> **RAW DATA**:
.....

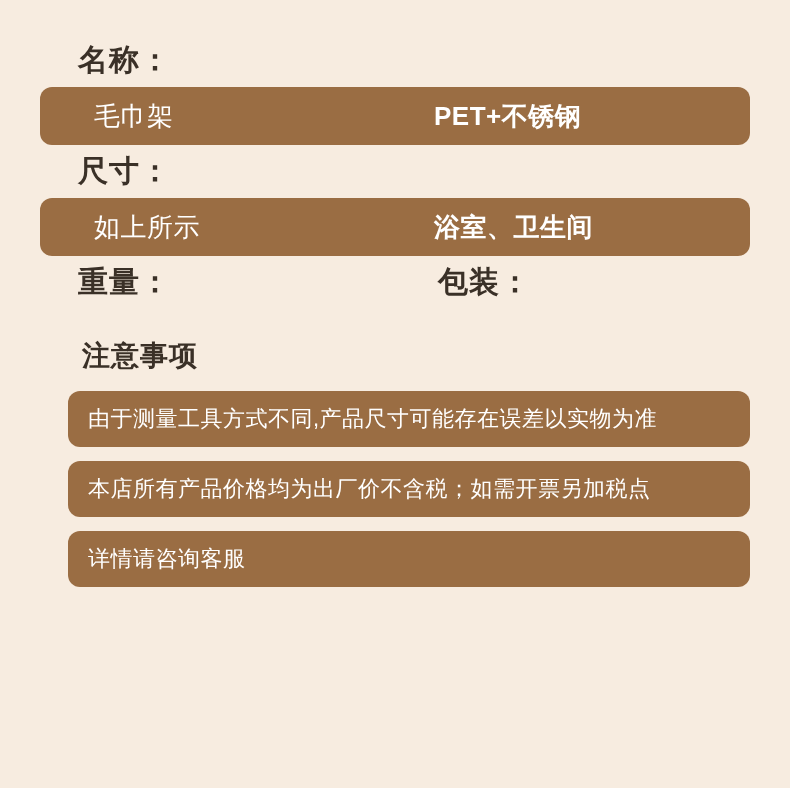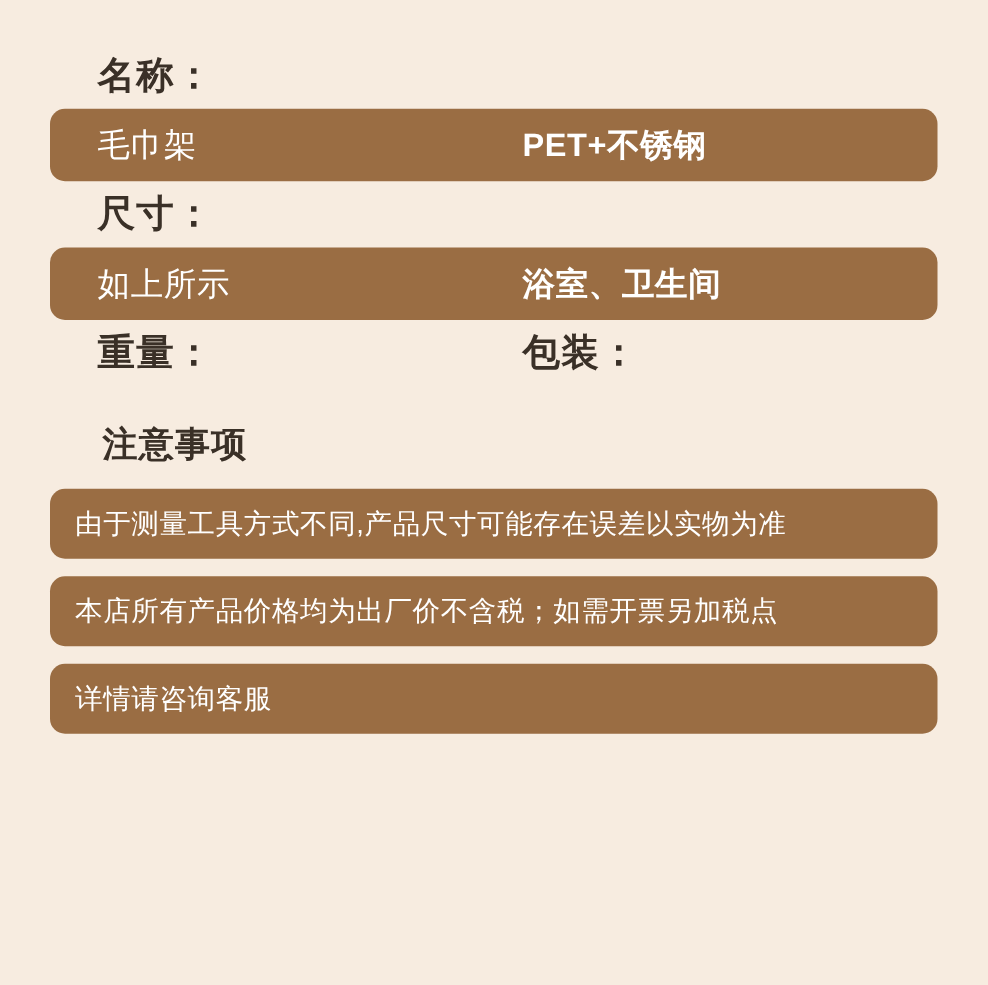--- a/index.html
+++ b/index.html
@@ -22,38 +22,40 @@
   }
 
   
   .spec-block {
     margin-bottom: 6px;
   }
   .spec-labels {
     display: flex;
     padding-left: 38px;
     margin-bottom: 6px;
+    gap: 20px;
   }
   .spec-label {
     font-size: 30px;
     color: #3a3027;
     font-weight: 600;
     letter-spacing: 1px;
   }
   .spec-label.col1 { width: 340px; }
   .spec-label.col2 { width: 300px; }
 
   .spec-bar {
     background: #9a6d43;
     border-radius: 12px;
     height: 58px;
     display: flex;
     align-items: center;
     padding-left: 38px;
     box-sizing: border-box;
+    justify-content: center;
   }
   .spec-value {
     font-size: 26px;
     color: #ffffff;
     letter-spacing: 0.5px;
   }
   .spec-value.col1 { width: 340px; }
   .spec-value.col2 { width: 300px; font-weight: bold; }
 
   
@@ -69,20 +71,21 @@
   .notice-bar {
     background: #9a6d43;
     border-radius: 12px;
     height: 56px;
     display: flex;
     align-items: center;
     padding-left: 20px;
     padding-right: 16px;
     box-sizing: border-box;
     margin-bottom: 14px;
+    margin-left: 28px;
   }
   .notice-text {
     font-size: 22px;
     color: #ffffff;
     letter-spacing: 0.5px;
   }
 </style>
 </head>
 <body>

.....

> **WHAT YOU NEED TO DO**: Only the lines above that include the word "value" belong in the answer; copy each one.

> **ANSWER BELOW**:
   .spec-value {
   .spec-value.col1 { width: 340px; }
   .spec-value.col2 { width: 300px; font-weight: bold; }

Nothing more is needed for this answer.